Trecho para leitura
• • • •

Sante Scaldaferri conhece plenamente o seu mundo. Populosas cidades e paragens desertas e áridas, de vegetação xerófila e calor excessivo viram-no passar, jovem e apaixonado, com a febre do saber e o impulso da emulação artística. Aventuras dramáticas converteram o seu traçado lírico em concisa rudeza e suas figuras estão submetidas a uma profunda flagelação psicológica, adquirindo aspectos estranhos, animalizando-se e sempre transfiguradas, estilizadas segundo o caráter original e anônimo da nossa escultura popular tradicional, o ex-voto, símbolo da fé, emblema místico do povo nordestino. A substância do volume de figuras grotescas e brutais e a cor triste dos tempos contemporâneos são a visão comovida de um artista ligado às ressonâncias profundas do país.
Sante Scaldaferri sente arder em suas veias o sangue da pintura. Sua visão exalta-se e o seu universo ó o Nordeste na carga mítica e simbólica, na essencialidade narrativa e alegorizante de sua pintura íntegra e sensível na percepção, assimilação e convocação de símbolos. A transfiguração simbólica, leitura sígnica de um mundo ríspido, transtornado em sua ecologia e sugocado em seus recursos econômicos pela herança trágica do latifúndio e pelo sectarismo tradicional da mentalidade feudalista do brasil, triste trópico onde uma humanidade flagelada e dilacerada até o mais fundo do ser percorre os duros caminhos da desgraça e da fome, marcha dramática e pré-revolucionária do Terceiro Mundo.

• • • •

Dados fornecidos
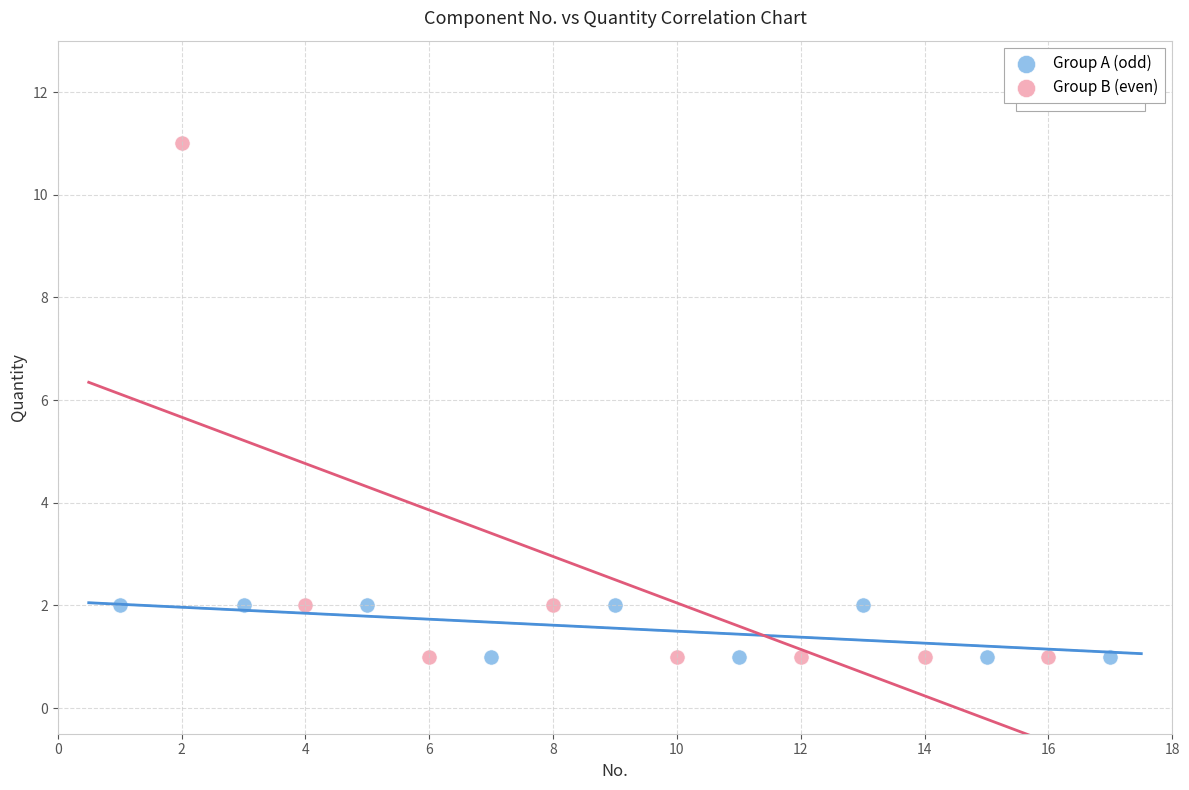

Which series reaches the maximum Y coordinate?

Group B (even)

• • • •

Instrução
Segundo o trecho para leitura, qual escultura popular tradicional orienta a estilização das figuras de Sante Scaldaferri?

Solução da tarefa
O ex-voto, símbolo da fé e emblema místico do povo nordestino.